■ Task details ■
Reproduce all the text in the material below line for line, leaving out the pictures.

■ Input data ■
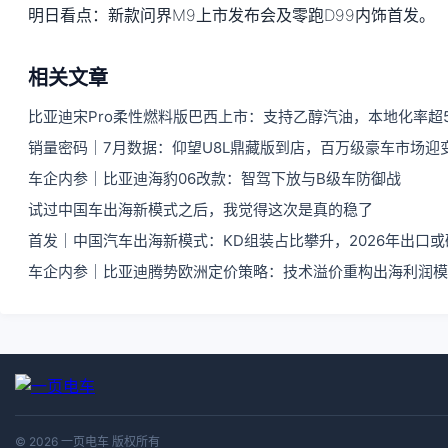
明日看点：新款问界M9上市发布会及零跑D99内饰首发。
相关文章
比亚迪宋Pro柔性燃料版巴西上市：支持乙醇汽油，本地化率超5
销量密码｜7月数据：仰望U8L鼎藏版到店，百万级豪车市场迎
车企内参｜比亚迪海豹06改款：智驾下放与B级车防御战
试过中国车出海新模式之后，我觉得这次是真的稳了
首发｜中国汽车出海新模式：KD组装占比攀升，2026年出口
车企内参｜比亚迪腾势欧洲定价策略：技术溢价重构出海利润模
© 2026 一页电车 版权所有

■ Expected answer ■
明日看点：新款问界M9上市发布会及零跑D99内饰首发。
相关文章
比亚迪宋Pro柔性燃料版巴西上市：支持乙醇汽油，本地化率超5
销量密码｜7月数据：仰望U8L鼎藏版到店，百万级豪车市场迎
车企内参｜比亚迪海豹06改款：智驾下放与B级车防御战
试过中国车出海新模式之后，我觉得这次是真的稳了
首发｜中国汽车出海新模式：KD组装占比攀升，2026年出口
车企内参｜比亚迪腾势欧洲定价策略：技术溢价重构出海利润模
© 2026 一页电车 版权所有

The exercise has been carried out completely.